── Record set ──

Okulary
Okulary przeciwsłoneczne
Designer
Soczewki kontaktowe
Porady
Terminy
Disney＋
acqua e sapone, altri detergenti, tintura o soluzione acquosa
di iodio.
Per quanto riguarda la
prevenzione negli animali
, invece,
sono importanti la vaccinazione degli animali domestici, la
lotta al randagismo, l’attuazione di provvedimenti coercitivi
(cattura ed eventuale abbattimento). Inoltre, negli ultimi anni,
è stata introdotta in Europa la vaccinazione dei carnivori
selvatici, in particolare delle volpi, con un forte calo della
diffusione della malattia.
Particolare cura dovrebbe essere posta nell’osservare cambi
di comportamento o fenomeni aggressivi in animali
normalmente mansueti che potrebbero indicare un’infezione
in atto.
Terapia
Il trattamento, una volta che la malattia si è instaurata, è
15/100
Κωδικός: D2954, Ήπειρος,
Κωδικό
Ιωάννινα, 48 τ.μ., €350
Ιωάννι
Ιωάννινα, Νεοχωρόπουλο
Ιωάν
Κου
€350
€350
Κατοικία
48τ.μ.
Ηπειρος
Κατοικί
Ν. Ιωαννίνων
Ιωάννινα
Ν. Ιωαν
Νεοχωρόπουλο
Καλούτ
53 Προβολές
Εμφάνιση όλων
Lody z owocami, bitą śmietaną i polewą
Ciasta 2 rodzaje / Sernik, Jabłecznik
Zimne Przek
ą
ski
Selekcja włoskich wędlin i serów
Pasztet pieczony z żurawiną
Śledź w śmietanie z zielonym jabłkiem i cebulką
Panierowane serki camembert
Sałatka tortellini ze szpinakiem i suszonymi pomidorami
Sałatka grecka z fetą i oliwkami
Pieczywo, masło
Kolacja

───

### [Prompt]
Pull out every line of the material above that contains the string "Νεοχωρόπουλο", treating uppercase and lowercase letters as different.

### [Completed task]
Ιωάννινα, Νεοχωρόπουλο
Νεοχωρόπουλο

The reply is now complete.